Plenty of rest after any surgery is important. It might seem hard with a bawling baby at your side, but get help from your partner and family. Complete bed rest is advised for up to 6 weeks after the surgery. It is wise to rest when the baby sleeps.

  • Pain

There is nothing wrong with taking painkillers on the doctor’s consultation, especially if you are breastfeeding. A heating pad can also be used on the abdomen. Don’t lift anything heavy.

  • Your body is your baby too

Avoid having to walk about when you heal. Keep everything necessary at your hand’s reach. Do light exercises, like going for a walk which will prevent constipation and blood clot. But avoid strenuous exercises after a c-section at all costs. Consult your doctor regarding the right time to work and drive.

  • Emotional health matters

If you feel disappointed or exhausted, do not ignore it. A cesarean may make you feel guilty or ashamed and bring about mixed emotions. The c-section scar may trouble your mind as a reminder of a painful experience. Talking to someone may reduce risks of postpartum depression.

  • Good nutrition

A well-planned diet should be in place even after the months of pregnancy. Include fibre-rich fruits and vegetables.
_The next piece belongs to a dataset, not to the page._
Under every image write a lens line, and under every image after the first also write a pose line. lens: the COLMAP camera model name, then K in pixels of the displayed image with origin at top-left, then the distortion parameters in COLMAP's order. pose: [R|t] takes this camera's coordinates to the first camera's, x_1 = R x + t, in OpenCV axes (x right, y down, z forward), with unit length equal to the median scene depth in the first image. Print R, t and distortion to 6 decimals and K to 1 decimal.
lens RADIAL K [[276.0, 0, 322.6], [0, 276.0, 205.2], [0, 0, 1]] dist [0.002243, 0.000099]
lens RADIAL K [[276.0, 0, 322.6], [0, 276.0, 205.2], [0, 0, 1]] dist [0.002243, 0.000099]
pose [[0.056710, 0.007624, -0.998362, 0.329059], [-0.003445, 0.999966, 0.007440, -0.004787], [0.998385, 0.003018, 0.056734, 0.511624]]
Drink plenty of water and other fluids to avoid constipation and to boost breast milk supply.

  • Look out for infections

You must consult your doctor if you feel or observe the following symptoms.
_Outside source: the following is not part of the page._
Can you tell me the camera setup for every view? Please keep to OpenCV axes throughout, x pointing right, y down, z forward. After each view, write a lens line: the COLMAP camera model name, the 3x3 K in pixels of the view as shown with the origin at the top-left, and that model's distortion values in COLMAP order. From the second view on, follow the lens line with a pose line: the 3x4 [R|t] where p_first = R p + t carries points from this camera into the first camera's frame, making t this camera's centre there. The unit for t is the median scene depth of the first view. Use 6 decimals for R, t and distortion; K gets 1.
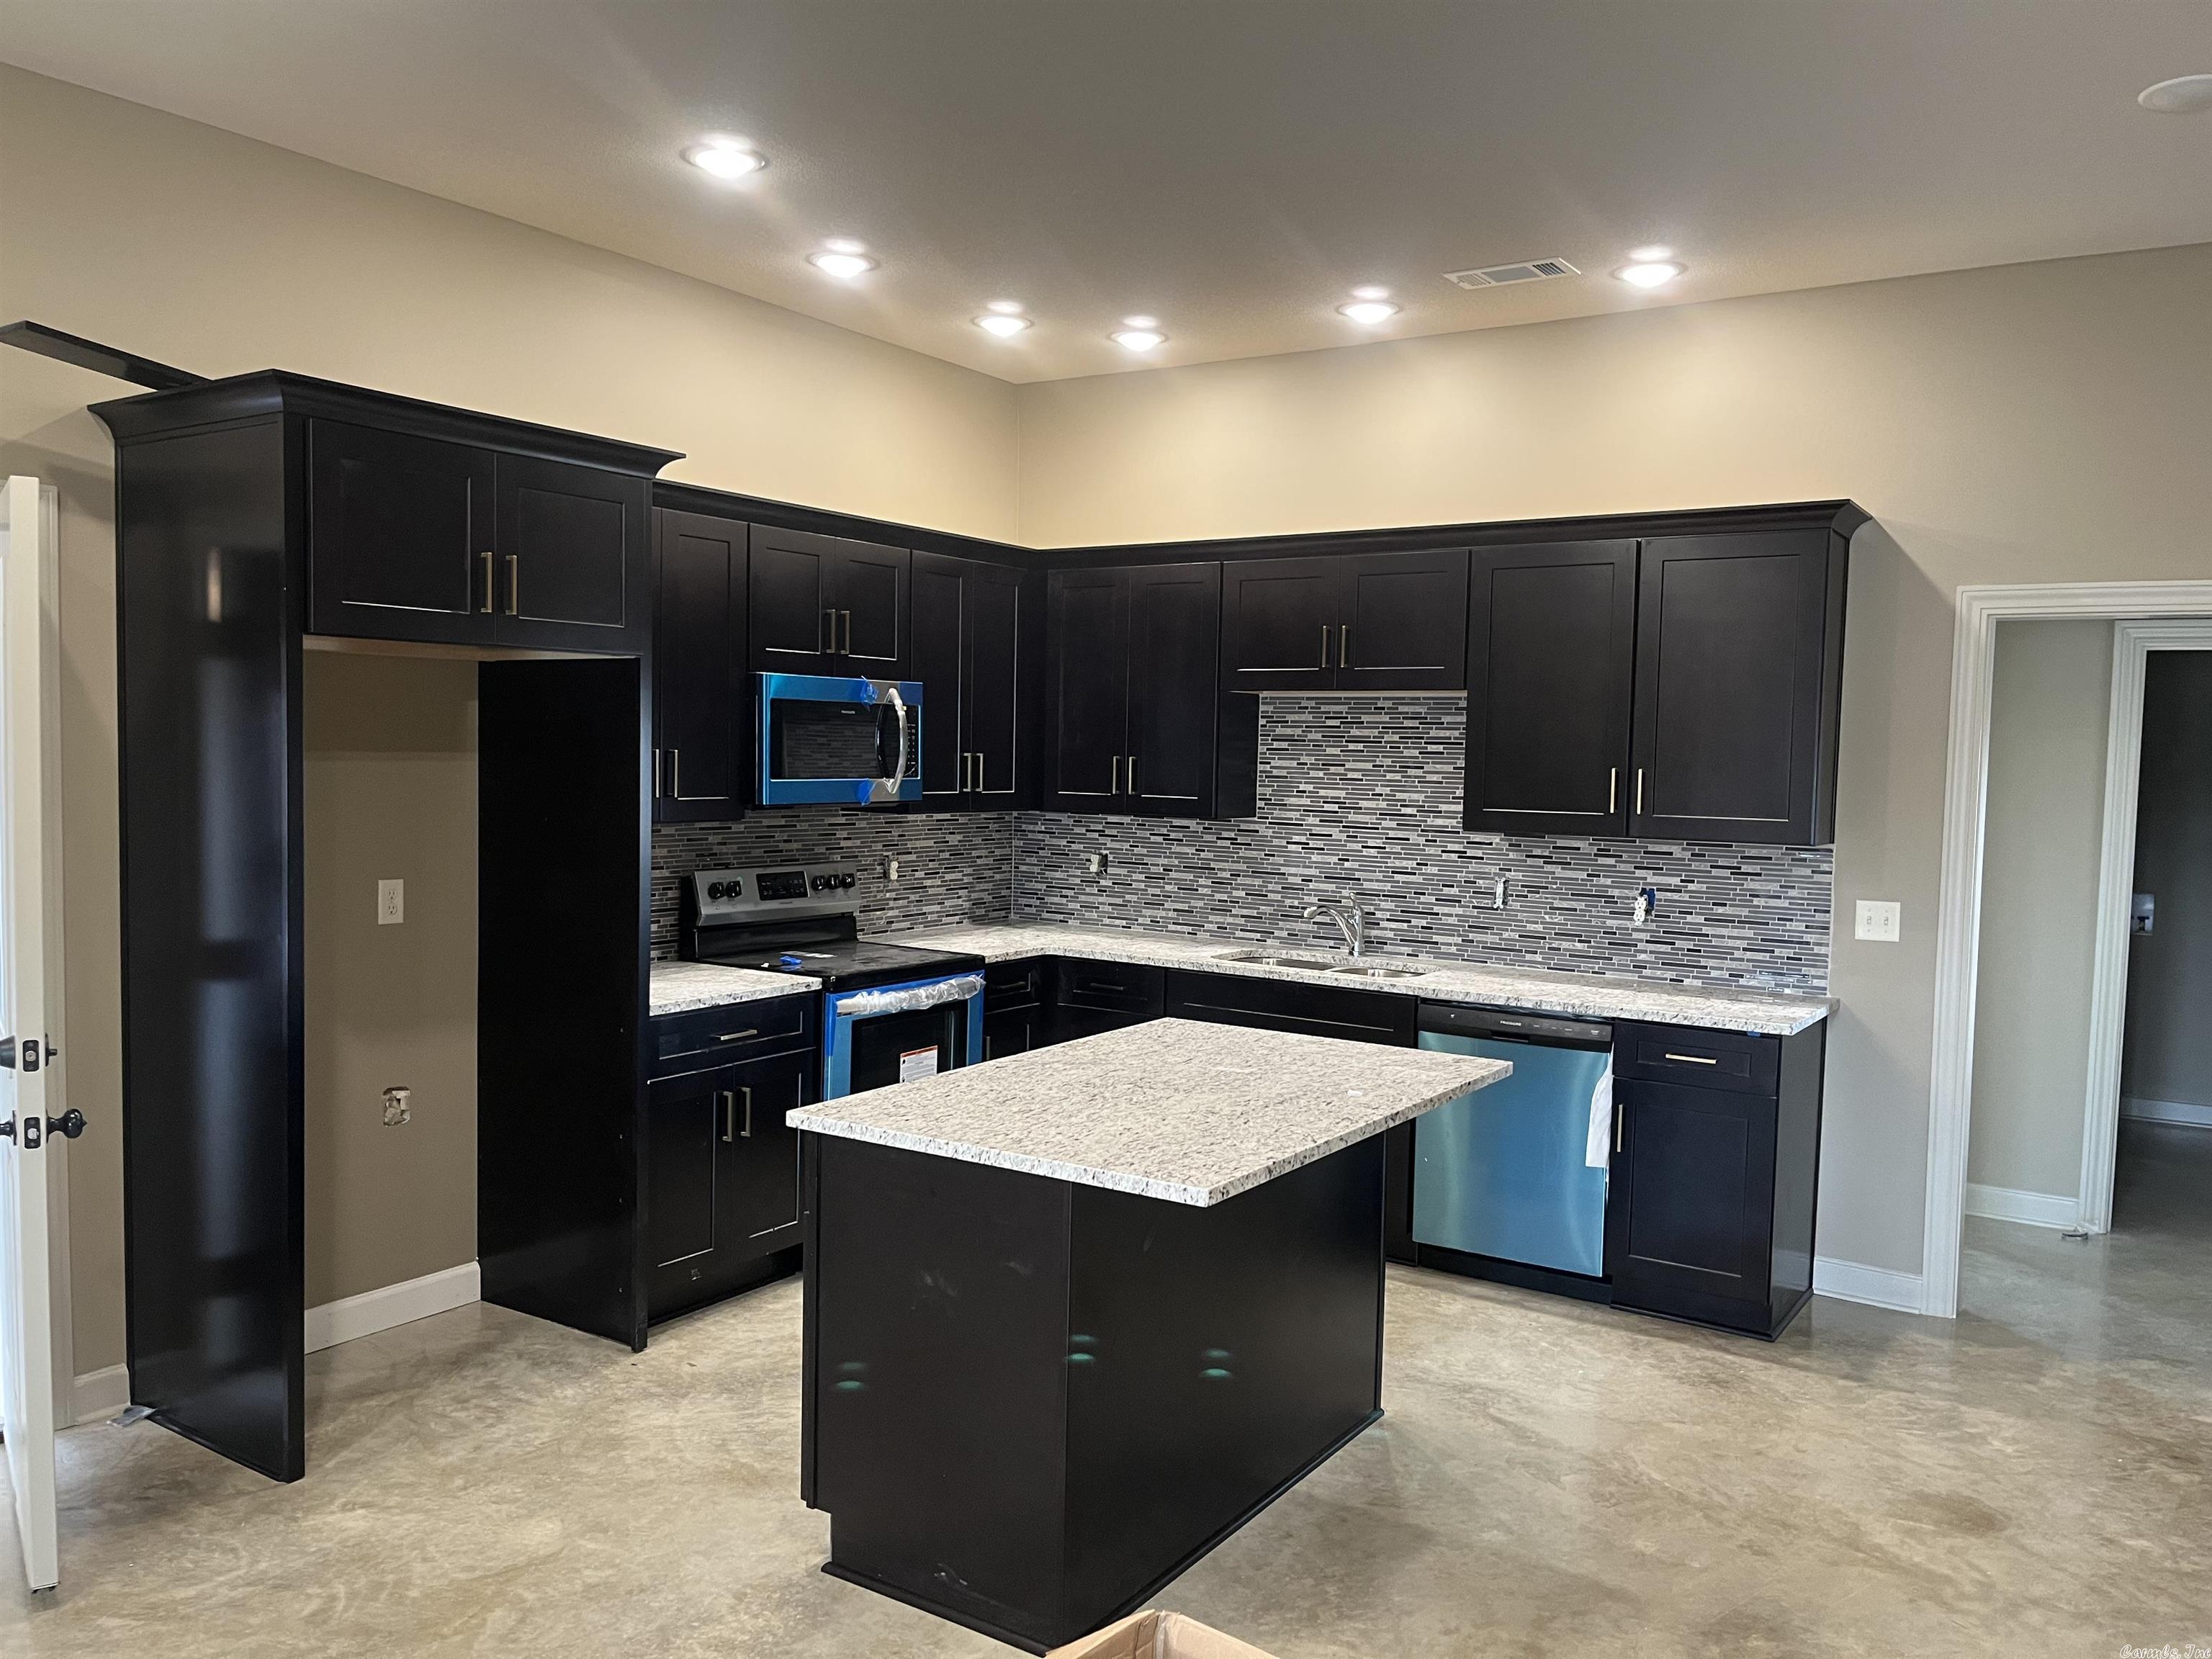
lens RADIAL K [[1701.3, 0, 1095.8], [0, 1701.3, 831.8], [0, 0, 1]] dist [-0.008592, -0.008550]
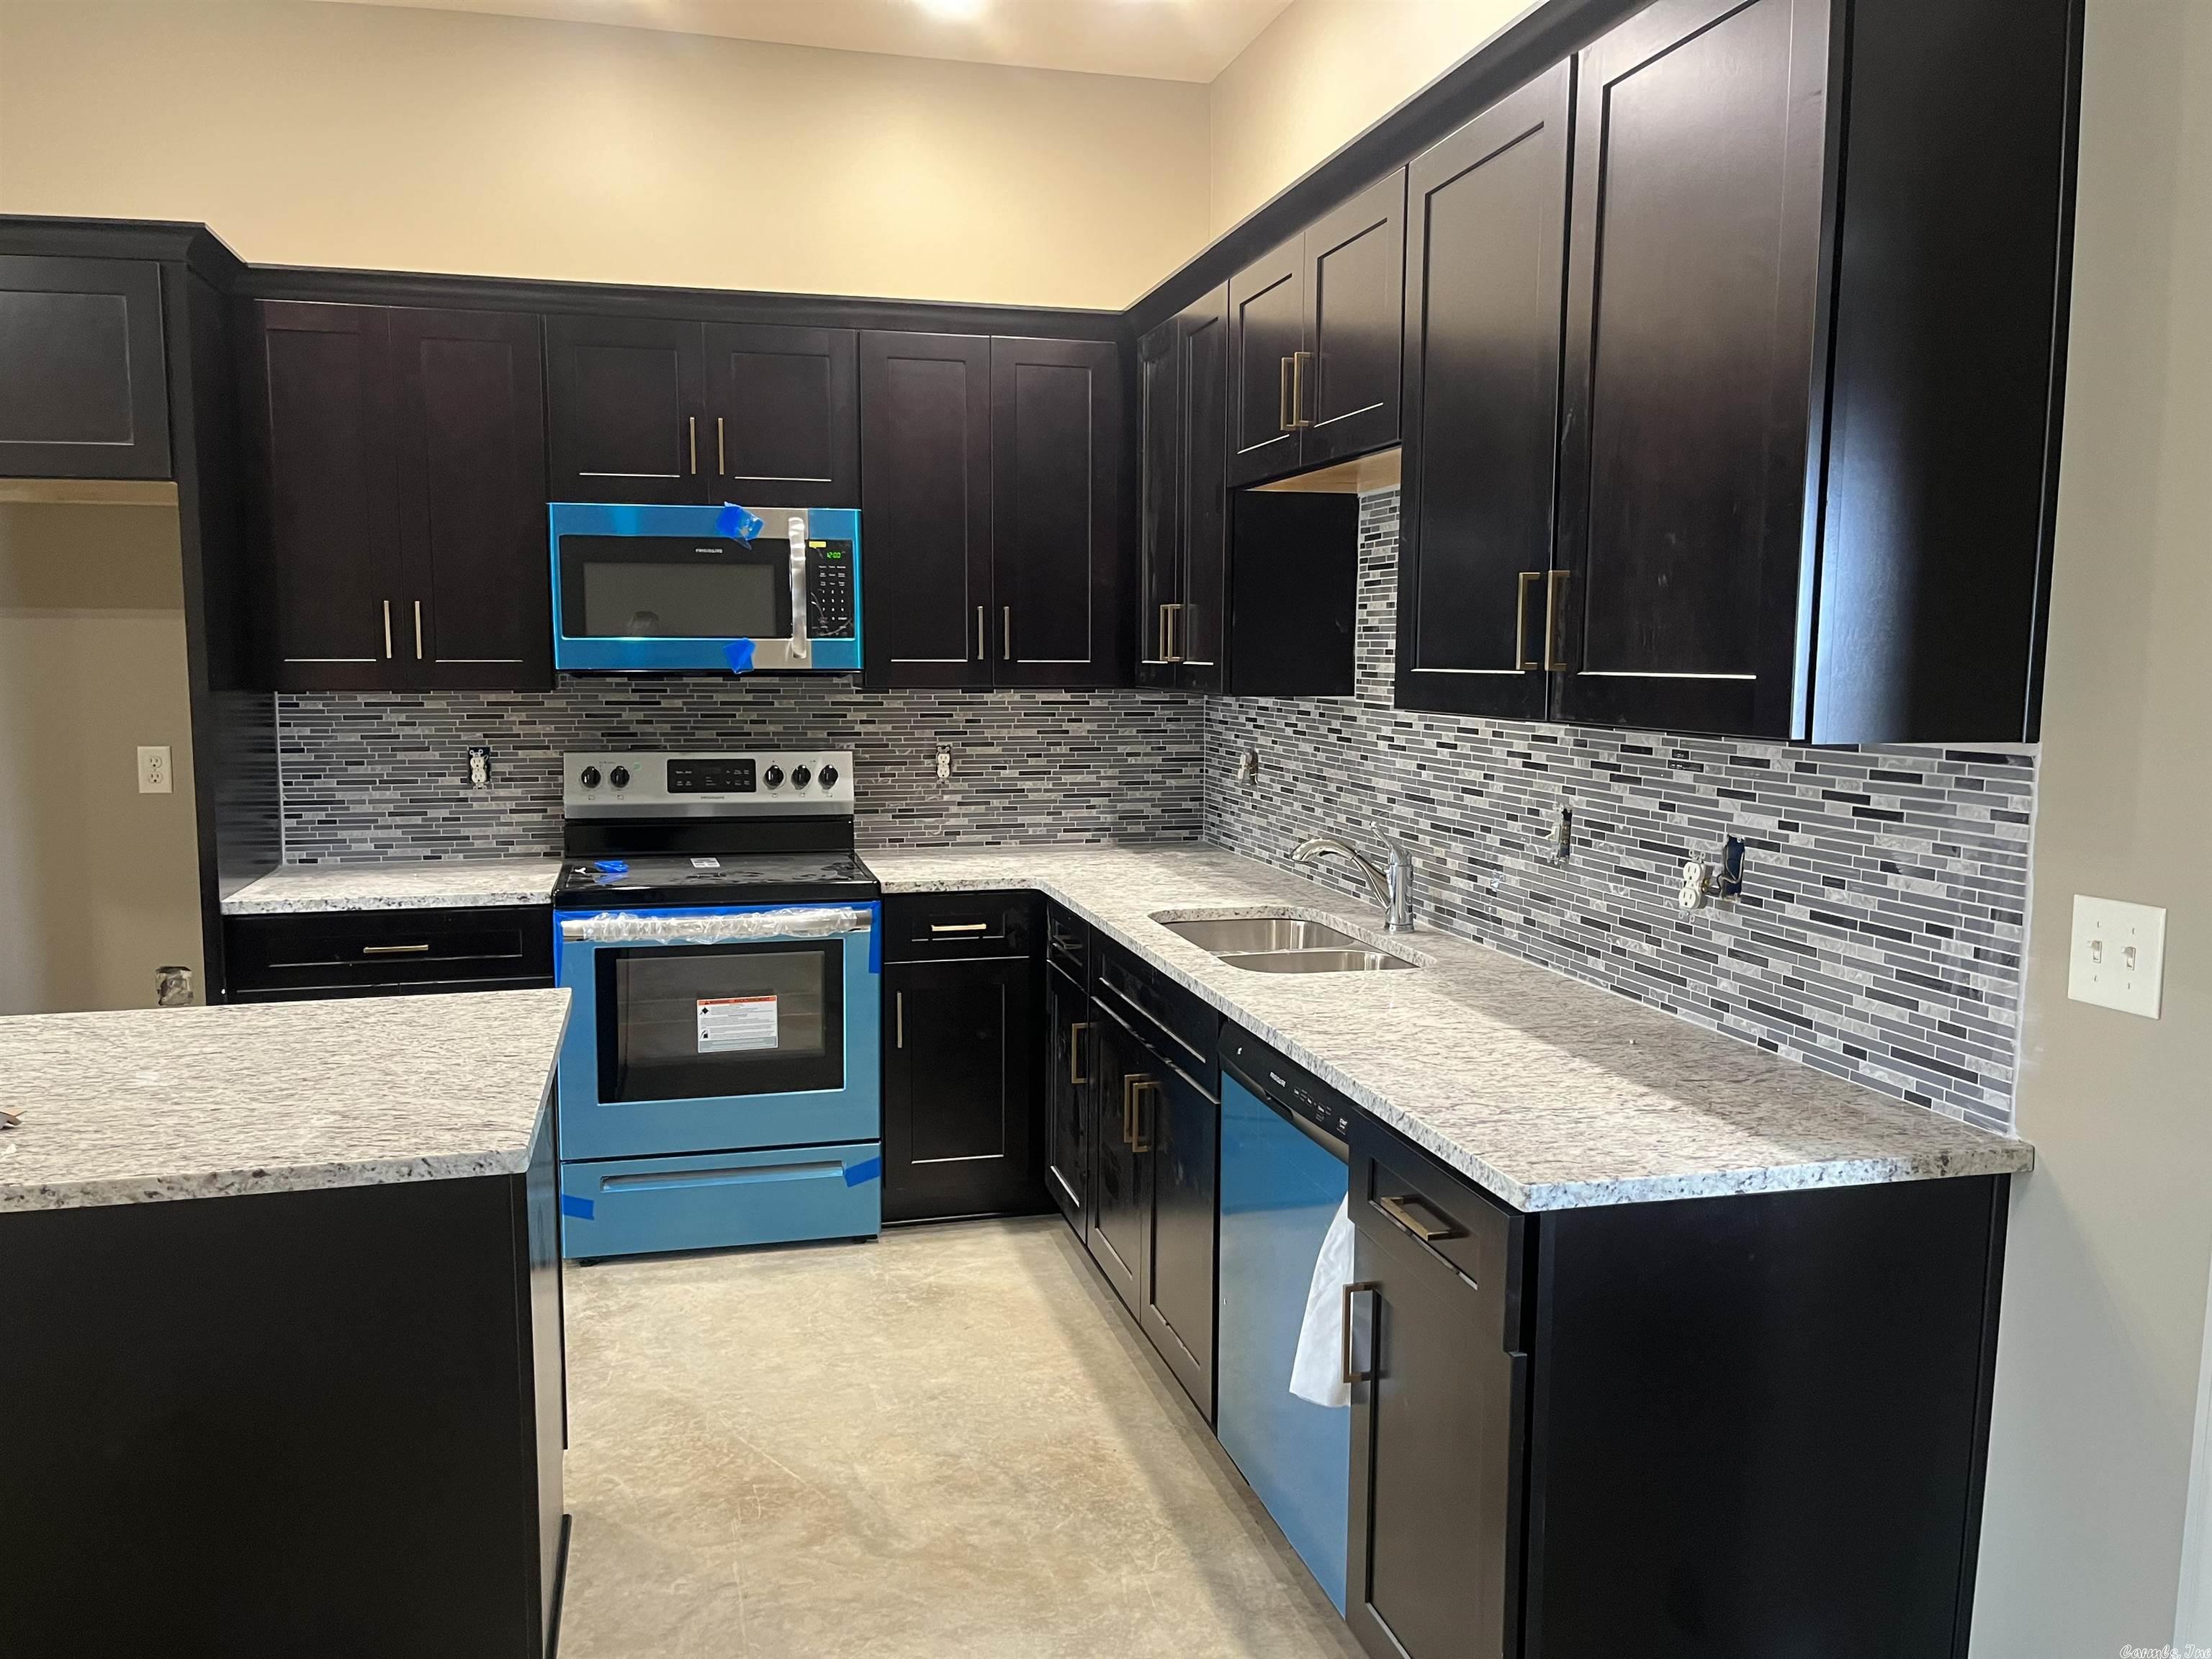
lens RADIAL K [[1701.3, 0, 1108.4], [0, 1701.3, 834.5], [0, 0, 1]] dist [-0.008592, -0.008550]
pose [[0.742361, 0.054124, -0.667810, 0.489232], [-0.022122, 0.998168, 0.056307, 0.009785], [0.669634, -0.027026, 0.742199, 0.527935]]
  • Redness, swelling or pus oozing from the incision site.
  • Pain around the site.
  • Fever of more than 100.4°F (38°C).
  • Bad-smelling discharge from the vagina.
  • Heavy vaginal bleeding.
  • Redness or swelling on your leg.
  • Difficulty with breathing.
  • Chest pain.
  • Pain in your breasts.

Of course, taking care is difficult after a major surgery. But, with the help of your loved ones, a supportive partner and an excellent medical team, the transition from childbirth to parenthood can be smooth and beautiful.